Happy New Year, everyone! I just checked ahead in the appendix, and at my current pace of about 1 problem a week, we should get through appendices A5 (Sequencing and Scheduling), A6 (Mathematical Programming), and possibly A7 (Algebra and Number Theory) this year. The appendix goes through A12, so it looks like I have plenty of work ahead of me.
The problem: Sequencing to Minimize Weighted Tardiness. This is problem SS5 in the appendix.
The description: Given a set T of tasks, each task t has a length l(t), a weight w(t) (which is really a penalty for finishing a task late) and a deadline d(t), and a positive integer K. Is there a one-processor schedule for all tasks in T where each task is penalized by w(t) for each time unit it goes beyond its deadline, such that the total penalty is K or less?
Example: Suppose I have 3 tasks:
If task 1 is going to not miss its deadline, it needs to start right away. Since the weight penalty for missing the deadline is pretty disastrous, we should do that.
At time 3, when task 1 is done, we have a choice: Schedule task 2, and have task 2 finish 2 time units late, or schedule task 3, have it finish just 1 time unit late and schedule task 2 afterward. With these weights, scheduling task 2 first gives a penalty of 2 (task 3 finishes 2 time units late, for a penalty of 1, and 1×2=2). The other plan would have a penalty of 7 (Task 3 finishes 1 unit late, and task 2 finishes 2 units late).

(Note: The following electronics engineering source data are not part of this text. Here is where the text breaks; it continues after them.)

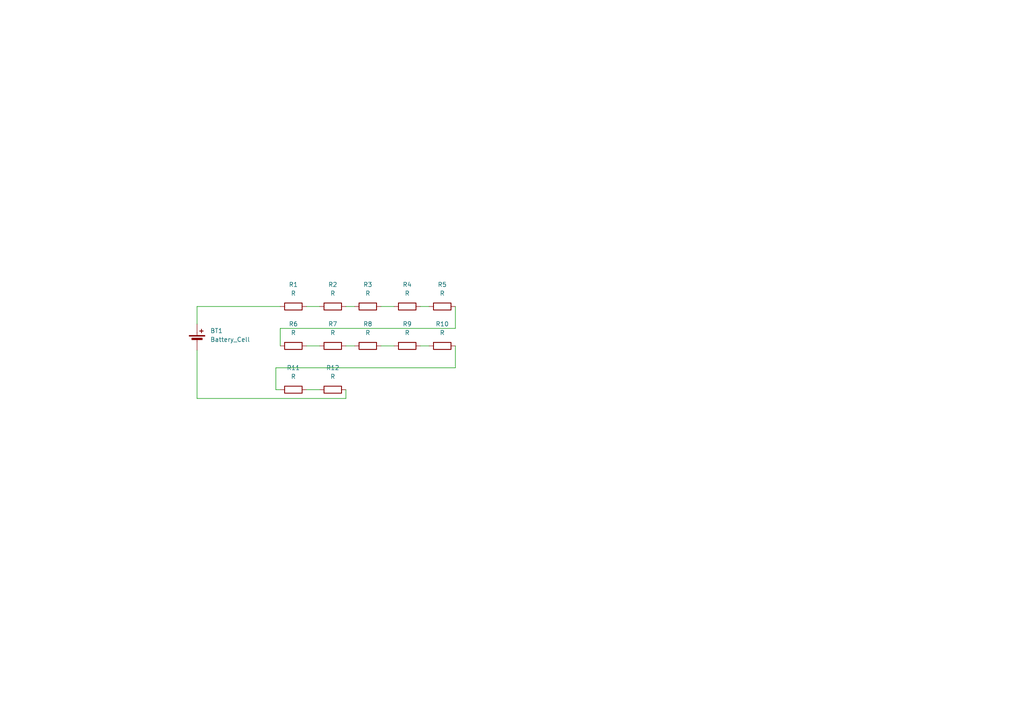
<source format=kicad_sch>
(kicad_sch (version 20230121) (generator eeschema)

  (uuid 86465e71-7f0b-4012-9fcc-b9c7240b54d3)

  (paper "A4")

  


  (wire (pts (xy 57.15 115.57) (xy 57.15 101.6))
    (stroke (width 0) (type default))
    (uuid 1386d272-8d1b-414a-8c2e-f2a8a29356c0)
  )
  (wire (pts (xy 80.01 113.03) (xy 81.28 113.03))
    (stroke (width 0) (type default))
    (uuid 3d57d0a9-7949-4f14-a553-7bb19918e537)
  )
  (wire (pts (xy 132.08 95.25) (xy 81.28 95.25))
    (stroke (width 0) (type default))
    (uuid 48b8c0c5-4946-4da2-a353-0d56e29e695b)
  )
  (wire (pts (xy 80.01 106.68) (xy 80.01 113.03))
    (stroke (width 0) (type default))
    (uuid 50385cec-63df-4ff8-ab60-4c3401d57b36)
  )
  (wire (pts (xy 88.9 100.33) (xy 92.71 100.33))
    (stroke (width 0) (type default))
    (uuid 60f13336-78a6-424a-bd89-4e60686a2c9f)
  )
  (wire (pts (xy 110.49 88.9) (xy 114.3 88.9))
    (stroke (width 0) (type default))
    (uuid 692f6b6c-c272-4d69-a1b9-ee1d2b9139dc)
  )
  (wire (pts (xy 88.9 88.9) (xy 92.71 88.9))
    (stroke (width 0) (type default))
    (uuid 6baeb7df-0afe-4164-8294-c98a08b7528a)
  )
  (wire (pts (xy 100.33 115.57) (xy 57.15 115.57))
    (stroke (width 0) (type default))
    (uuid 755f47af-7b76-4c15-9033-60bb84e4d71c)
  )
  (wire (pts (xy 100.33 88.9) (xy 102.87 88.9))
    (stroke (width 0) (type default))
    (uuid 8168b785-7726-4b4c-a8e8-f8f83c131943)
  )
  (wire (pts (xy 88.9 113.03) (xy 92.71 113.03))
    (stroke (width 0) (type default))
    (uuid 8184254d-2621-4b68-bbeb-21fe2e015734)
  )
  (wire (pts (xy 132.08 88.9) (xy 132.08 95.25))
    (stroke (width 0) (type default))
    (uuid 8206a066-88b7-477c-8b44-f954c8eada3a)
  )
  (wire (pts (xy 57.15 88.9) (xy 81.28 88.9))
    (stroke (width 0) (type default))
    (uuid 890ef281-90a4-44f4-b2f6-b39ffeab9a4c)
  )
  (wire (pts (xy 110.49 100.33) (xy 114.3 100.33))
    (stroke (width 0) (type default))
    (uuid 9e52d2ff-4042-481e-a17e-20ccf5a4798f)
  )
  (wire (pts (xy 57.15 93.98) (xy 57.15 88.9))
    (stroke (width 0) (type default))
    (uuid d3d60938-14ba-4763-b4d1-c4ce5fa44edd)
  )
  (wire (pts (xy 121.92 100.33) (xy 124.46 100.33))
    (stroke (width 0) (type default))
    (uuid d5bb4f29-1722-4fc2-afa1-eb4b425736ea)
  )
  (wire (pts (xy 100.33 113.03) (xy 100.33 115.57))
    (stroke (width 0) (type default))
    (uuid dc11d7e9-6f67-4c32-94ed-b339e4934d11)
  )
  (wire (pts (xy 100.33 100.33) (xy 102.87 100.33))
    (stroke (width 0) (type default))
    (uuid df13d655-116b-4821-a356-7da8fe789caa)
  )
  (wire (pts (xy 81.28 95.25) (xy 81.28 100.33))
    (stroke (width 0) (type default))
    (uuid e6092cbc-0a39-4094-b322-7bc70b196871)
  )
  (wire (pts (xy 132.08 106.68) (xy 80.01 106.68))
    (stroke (width 0) (type default))
    (uuid eea98890-fddc-437a-8798-df21ee74daa5)
  )
  (wire (pts (xy 121.92 88.9) (xy 124.46 88.9))
    (stroke (width 0) (type default))
    (uuid f77c7a5a-0884-4787-abda-e59b4d73b38c)
  )
  (wire (pts (xy 132.08 100.33) (xy 132.08 106.68))
    (stroke (width 0) (type default))
    (uuid f7d7de78-ce9e-473a-88d4-ade0f14102b3)
  )

  (symbol (lib_id "Device:R") (at 106.68 100.33 90) (unit 1)
    (in_bom yes) (on_board yes) (dnp no) (fields_autoplaced)
    (uuid 11971722-f7a7-48d0-b384-20a129e498f9)
    (property "Reference" "R8" (at 106.68 93.98 90)
      (effects (font (size 1.27 1.27)))
    )
    (property "Value" "R" (at 106.68 96.52 90)
      (effects (font (size 1.27 1.27)))
    )
    (property "Footprint" "Resistor_THT:R_Axial_Power_L20.0mm_W6.4mm_P5.08mm_Vertical" (at 106.68 102.108 90)
      (effects (font (size 1.27 1.27)) hide)
    )
    (property "Datasheet" "~" (at 106.68 100.33 0)
      (effects (font (size 1.27 1.27)) hide)
    )
    (pin "1" (uuid 7c52a055-50c6-4bf7-9688-4f125a7e4c28))
    (pin "2" (uuid 262f2c4d-7158-4ff5-b685-7651ea9c2bce))
    (instances
      (project "circular_pcb_lastassignment"
        (path "/86465e71-7f0b-4012-9fcc-b9c7240b54d3"
          (reference "R8") (unit 1)
        )
      )
    )
  )

  (symbol (lib_id "Device:R") (at 118.11 88.9 90) (unit 1)
    (in_bom yes) (on_board yes) (dnp no) (fields_autoplaced)
    (uuid 24b45709-ed8a-4d8d-8a40-515d235b2cbf)
    (property "Reference" "R4" (at 118.11 82.55 90)
      (effects (font (size 1.27 1.27)))
    )
    (property "Value" "R" (at 118.11 85.09 90)
      (effects (font (size 1.27 1.27)))
    )
    (property "Footprint" "Resistor_THT:R_Axial_Power_L20.0mm_W6.4mm_P5.08mm_Vertical" (at 118.11 90.678 90)
      (effects (font (size 1.27 1.27)) hide)
    )
    (property "Datasheet" "~" (at 118.11 88.9 0)
      (effects (font (size 1.27 1.27)) hide)
    )
    (pin "1" (uuid 8962ebdf-5622-4270-9212-4bb8f7d3afa8))
    (pin "2" (uuid dc68f36e-745e-4732-8b87-97f26b3f7376))
    (instances
      (project "circular_pcb_lastassignment"
        (path "/86465e71-7f0b-4012-9fcc-b9c7240b54d3"
          (reference "R4") (unit 1)
        )
      )
    )
  )

  (symbol (lib_id "Device:R") (at 96.52 88.9 90) (unit 1)
    (in_bom yes) (on_board yes) (dnp no) (fields_autoplaced)
    (uuid 29c33986-e853-4cb7-879a-77b4547c3ccf)
    (property "Reference" "R2" (at 96.52 82.55 90)
      (effects (font (size 1.27 1.27)))
    )
    (property "Value" "R" (at 96.52 85.09 90)
      (effects (font (size 1.27 1.27)))
    )
    (property "Footprint" "Resistor_THT:R_Axial_Power_L20.0mm_W6.4mm_P5.08mm_Vertical" (at 96.52 90.678 90)
      (effects (font (size 1.27 1.27)) hide)
    )
    (property "Datasheet" "~" (at 96.52 88.9 0)
      (effects (font (size 1.27 1.27)) hide)
    )
    (pin "1" (uuid 90e28b01-6f85-4253-84d1-3e4b285eebdc))
    (pin "2" (uuid 6d99b733-2f0d-4f6d-9337-dd066043eddd))
    (instances
      (project "circular_pcb_lastassignment"
        (path "/86465e71-7f0b-4012-9fcc-b9c7240b54d3"
          (reference "R2") (unit 1)
        )
      )
    )
  )

  (symbol (lib_id "Device:Battery_Cell") (at 57.15 99.06 0) (unit 1)
    (in_bom yes) (on_board yes) (dnp no) (fields_autoplaced)
    (uuid 31617b66-4dfd-4baf-b66e-0839f90c6d81)
    (property "Reference" "BT1" (at 60.96 95.9485 0)
      (effects (font (size 1.27 1.27)) (justify left))
    )
    (property "Value" "Battery_Cell" (at 60.96 98.4885 0)
      (effects (font (size 1.27 1.27)) (justify left))
    )
    (property "Footprint" "Connector_PinSocket_2.54mm:PinSocket_1x02_P2.54mm_Vertical" (at 57.15 97.536 90)
      (effects (font (size 1.27 1.27)) hide)
    )
    (property "Datasheet" "~" (at 57.15 97.536 90)
      (effects (font (size 1.27 1.27)) hide)
    )
    (pin "1" (uuid 8d923c51-53b8-4283-bf70-597f61aabede))
    (pin "2" (uuid 51bdc845-362e-45c1-bb6d-64d23ec3be9c))
    (instances
      (project "circular_pcb_lastassignment"
        (path "/86465e71-7f0b-4012-9fcc-b9c7240b54d3"
          (reference "BT1") (unit 1)
        )
      )
    )
  )

  (symbol (lib_id "Device:R") (at 85.09 100.33 90) (unit 1)
    (in_bom yes) (on_board yes) (dnp no) (fields_autoplaced)
    (uuid 453a54b8-7f0f-4164-9213-a354a484765b)
    (property "Reference" "R6" (at 85.09 93.98 90)
      (effects (font (size 1.27 1.27)))
    )
    (property "Value" "R" (at 85.09 96.52 90)
      (effects (font (size 1.27 1.27)))
    )
    (property "Footprint" "Resistor_THT:R_Axial_Power_L20.0mm_W6.4mm_P5.08mm_Vertical" (at 85.09 102.108 90)
      (effects (font (size 1.27 1.27)) hide)
    )
    (property "Datasheet" "~" (at 85.09 100.33 0)
      (effects (font (size 1.27 1.27)) hide)
    )
    (pin "1" (uuid 4dbf79cc-f973-4dce-88fa-110ee417871e))
    (pin "2" (uuid 5ea3e97d-f6ed-425e-ad64-2311564bcb57))
    (instances
      (project "circular_pcb_lastassignment"
        (path "/86465e71-7f0b-4012-9fcc-b9c7240b54d3"
          (reference "R6") (unit 1)
        )
      )
    )
  )

  (symbol (lib_id "Device:R") (at 85.09 113.03 90) (unit 1)
    (in_bom yes) (on_board yes) (dnp no) (fields_autoplaced)
    (uuid 48fb0af5-4457-42a0-89ca-e1fd826df28b)
    (property "Reference" "R11" (at 85.09 106.68 90)
      (effects (font (size 1.27 1.27)))
    )
    (property "Value" "R" (at 85.09 109.22 90)
      (effects (font (size 1.27 1.27)))
    )
    (property "Footprint" "Resistor_THT:R_Axial_Power_L20.0mm_W6.4mm_P5.08mm_Vertical" (at 85.09 114.808 90)
      (effects (font (size 1.27 1.27)) hide)
    )
    (property "Datasheet" "~" (at 85.09 113.03 0)
      (effects (font (size 1.27 1.27)) hide)
    )
    (pin "1" (uuid 21fd1153-4dc7-44d1-b397-39cfd0c4c900))
    (pin "2" (uuid 1fba213e-75fd-437b-bd04-0ee994798f8c))
    (instances
      (project "circular_pcb_lastassignment"
        (path "/86465e71-7f0b-4012-9fcc-b9c7240b54d3"
          (reference "R11") (unit 1)
        )
      )
    )
  )

  (symbol (lib_id "Device:R") (at 96.52 113.03 90) (unit 1)
    (in_bom yes) (on_board yes) (dnp no) (fields_autoplaced)
    (uuid 4fc9ed6c-e18b-4695-8f52-6a4749ce70ca)
    (property "Reference" "R12" (at 96.52 106.68 90)
      (effects (font (size 1.27 1.27)))
    )
    (property "Value" "R" (at 96.52 109.22 90)
      (effects (font (size 1.27 1.27)))
    )
    (property "Footprint" "Resistor_THT:R_Axial_Power_L20.0mm_W6.4mm_P5.08mm_Vertical" (at 96.52 114.808 90)
      (effects (font (size 1.27 1.27)) hide)
    )
    (property "Datasheet" "~" (at 96.52 113.03 0)
      (effects (font (size 1.27 1.27)) hide)
    )
    (pin "1" (uuid b4c51fc6-92a3-4895-af7f-842830b26aa6))
    (pin "2" (uuid f24a8ddc-d81e-4483-b948-f61b8ad15472))
    (instances
      (project "circular_pcb_lastassignment"
        (path "/86465e71-7f0b-4012-9fcc-b9c7240b54d3"
          (reference "R12") (unit 1)
        )
      )
    )
  )

  (symbol (lib_id "Device:R") (at 85.09 88.9 90) (unit 1)
    (in_bom yes) (on_board yes) (dnp no) (fields_autoplaced)
    (uuid 6630e897-9e5d-4845-99f5-6f1b9ebc8e9d)
    (property "Reference" "R1" (at 85.09 82.55 90)
      (effects (font (size 1.27 1.27)))
    )
    (property "Value" "R" (at 85.09 85.09 90)
      (effects (font (size 1.27 1.27)))
    )
    (property "Footprint" "Resistor_THT:R_Axial_Power_L20.0mm_W6.4mm_P5.08mm_Vertical" (at 85.09 90.678 90)
      (effects (font (size 1.27 1.27)) hide)
    )
    (property "Datasheet" "~" (at 85.09 88.9 0)
      (effects (font (size 1.27 1.27)) hide)
    )
    (pin "1" (uuid f9650bab-1108-4303-97fc-d3bfab4113c7))
    (pin "2" (uuid 83641189-d89f-4a61-b024-961207f02c4f))
    (instances
      (project "circular_pcb_lastassignment"
        (path "/86465e71-7f0b-4012-9fcc-b9c7240b54d3"
          (reference "R1") (unit 1)
        )
      )
    )
  )

  (symbol (lib_id "Device:R") (at 128.27 100.33 90) (unit 1)
    (in_bom yes) (on_board yes) (dnp no) (fields_autoplaced)
    (uuid 6dcecd9e-d9f3-44b7-991d-95fd07866d5d)
    (property "Reference" "R10" (at 128.27 93.98 90)
      (effects (font (size 1.27 1.27)))
    )
    (property "Value" "R" (at 128.27 96.52 90)
      (effects (font (size 1.27 1.27)))
    )
    (property "Footprint" "Resistor_THT:R_Axial_Power_L20.0mm_W6.4mm_P5.08mm_Vertical" (at 128.27 102.108 90)
      (effects (font (size 1.27 1.27)) hide)
    )
    (property "Datasheet" "~" (at 128.27 100.33 0)
      (effects (font (size 1.27 1.27)) hide)
    )
    (pin "1" (uuid 728ba064-8610-410e-9e48-4a407dd76124))
    (pin "2" (uuid 5878e58d-bd17-4919-b56c-29341b233577))
    (instances
      (project "circular_pcb_lastassignment"
        (path "/86465e71-7f0b-4012-9fcc-b9c7240b54d3"
          (reference "R10") (unit 1)
        )
      )
    )
  )

  (symbol (lib_id "Device:R") (at 118.11 100.33 90) (unit 1)
    (in_bom yes) (on_board yes) (dnp no) (fields_autoplaced)
    (uuid 7c13e2de-8ff5-46f8-8953-d33a4b4c42e6)
    (property "Reference" "R9" (at 118.11 93.98 90)
      (effects (font (size 1.27 1.27)))
    )
    (property "Value" "R" (at 118.11 96.52 90)
      (effects (font (size 1.27 1.27)))
    )
    (property "Footprint" "Resistor_THT:R_Axial_Power_L20.0mm_W6.4mm_P5.08mm_Vertical" (at 118.11 102.108 90)
      (effects (font (size 1.27 1.27)) hide)
    )
    (property "Datasheet" "~" (at 118.11 100.33 0)
      (effects (font (size 1.27 1.27)) hide)
    )
    (pin "1" (uuid fbffd3ba-97e5-4aa6-87cc-ce7baa273ff4))
    (pin "2" (uuid b3ea56b0-fc2c-4ab6-90c0-b597eb6cfe97))
    (instances
      (project "circular_pcb_lastassignment"
        (path "/86465e71-7f0b-4012-9fcc-b9c7240b54d3"
          (reference "R9") (unit 1)
        )
      )
    )
  )

  (symbol (lib_id "Device:R") (at 96.52 100.33 90) (unit 1)
    (in_bom yes) (on_board yes) (dnp no) (fields_autoplaced)
    (uuid d5b7081b-27c0-48ff-9441-5547976acdae)
    (property "Reference" "R7" (at 96.52 93.98 90)
      (effects (font (size 1.27 1.27)))
    )
    (property "Value" "R" (at 96.52 96.52 90)
      (effects (font (size 1.27 1.27)))
    )
    (property "Footprint" "Resistor_THT:R_Axial_Power_L20.0mm_W6.4mm_P5.08mm_Vertical" (at 96.52 102.108 90)
      (effects (font (size 1.27 1.27)) hide)
    )
    (property "Datasheet" "~" (at 96.52 100.33 0)
      (effects (font (size 1.27 1.27)) hide)
    )
    (pin "1" (uuid 87acb5c6-c8f0-496e-8d44-7a7c05bcb469))
    (pin "2" (uuid 15e29d8d-5b1a-4d78-b353-1e942e32487c))
    (instances
      (project "circular_pcb_lastassignment"
        (path "/86465e71-7f0b-4012-9fcc-b9c7240b54d3"
          (reference "R7") (unit 1)
        )
      )
    )
  )

  (symbol (lib_id "Device:R") (at 106.68 88.9 90) (unit 1)
    (in_bom yes) (on_board yes) (dnp no) (fields_autoplaced)
    (uuid db9b0112-f3d1-409b-81e4-7980db9e1e7b)
    (property "Reference" "R3" (at 106.68 82.55 90)
      (effects (font (size 1.27 1.27)))
    )
    (property "Value" "R" (at 106.68 85.09 90)
      (effects (font (size 1.27 1.27)))
    )
    (property "Footprint" "Resistor_THT:R_Axial_Power_L20.0mm_W6.4mm_P5.08mm_Vertical" (at 106.68 90.678 90)
      (effects (font (size 1.27 1.27)) hide)
    )
    (property "Datasheet" "~" (at 106.68 88.9 0)
      (effects (font (size 1.27 1.27)) hide)
    )
    (pin "1" (uuid 85d21fef-6979-48a0-8865-b01bfd159c92))
    (pin "2" (uuid 82eb3ec5-6c9b-473a-9738-e45e848b5d59))
    (instances
      (project "circular_pcb_lastassignment"
        (path "/86465e71-7f0b-4012-9fcc-b9c7240b54d3"
          (reference "R3") (unit 1)
        )
      )
    )
  )

  (symbol (lib_id "Device:R") (at 128.27 88.9 90) (unit 1)
    (in_bom yes) (on_board yes) (dnp no) (fields_autoplaced)
    (uuid e1416e66-94c8-4b25-b249-3f6661827ca0)
    (property "Reference" "R5" (at 128.27 82.55 90)
      (effects (font (size 1.27 1.27)))
    )
    (property "Value" "R" (at 128.27 85.09 90)
      (effects (font (size 1.27 1.27)))
    )
    (property "Footprint" "Resistor_THT:R_Axial_Power_L20.0mm_W6.4mm_P5.08mm_Vertical" (at 128.27 90.678 90)
      (effects (font (size 1.27 1.27)) hide)
    )
    (property "Datasheet" "~" (at 128.27 88.9 0)
      (effects (font (size 1.27 1.27)) hide)
    )
    (pin "1" (uuid 9076065d-08d4-4fe6-a00b-a46345499150))
    (pin "2" (uuid 540291a1-aa22-4dbb-98dc-de7cbd8e7f6c))
    (instances
      (project "circular_pcb_lastassignment"
        (path "/86465e71-7f0b-4012-9fcc-b9c7240b54d3"
          (reference "R5") (unit 1)
        )
      )
    )
  )

  (sheet_instances
    (path "/" (page "1"))
  )
)

</source>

If the weight of task 2 was 1, and the weight of task 3 was 5, then scheduling task 2 first gives a penalty of 10, but scheduling task 3 first gives a penalty of 6.
Reduction: G&J reference a paper by Lawler, which itself references G&J. Weird. Anyway, they reduce from 3-Partition. Given a 3-Partition instance (a set of 3n elements, and a bound B. Each element is between B/4 and B/2, and the sum of all elements is m*B), we create 4n jobs. 3n of them will be “A” jobs, each one corresponding to an element in the 3-Partition instance. We will also have n “X” jobs.
Each “A” job Ai corresponds to an element in the 3-partition instance ai. These jobs have weight and length B+ai and deadline 0.
The X jobs all have processing time 16B2+n(n+1)/2 + 1. Call this number L. The X jobs have weight (L+4B)*(4B)*n(n+1)/2 + 1. Call this number W. Each X job Xi has deadline iL+(i-1)*4B. Notice that these X jobs don’t depend on the values in the partition instance at all (they do depend on the size).
Our K value is W-1.
If the original set has a partition, then we can make a schedule of: X1 then the A jobs corresponding to a 3 element partition, then X2, then another set of 3 A jobs corresponding to another 3 element partition, and so on down. Since we know the 3 elements in a partition sum to exactly B, we know that the processing time of each set of 3 A jobs is exactly 4B. So each X job will finish at time i*L+(i-1)*4B, and not be tardy. The A jobs all have deadline 0 and will all be tardy and will pay penalties related to their completion times, but that will sum to less than K.
In the other direction, suppose that we have a legal schedule. Since all of the X jobs have weight > K, they all have to be scheduled before their deadlines. Then we can talk about the weights and completion times that the A jobs need to have to fit around these X jobs. It’s a lot of algebra to make it all work out, but the math isn’t too hard.
Difficulty: 7. While the algebra is followable, the idea that you’d need to come up with these numbers in the first place is a hard one- I know they’re picked because they “work”, but I feel like there must be an easier way.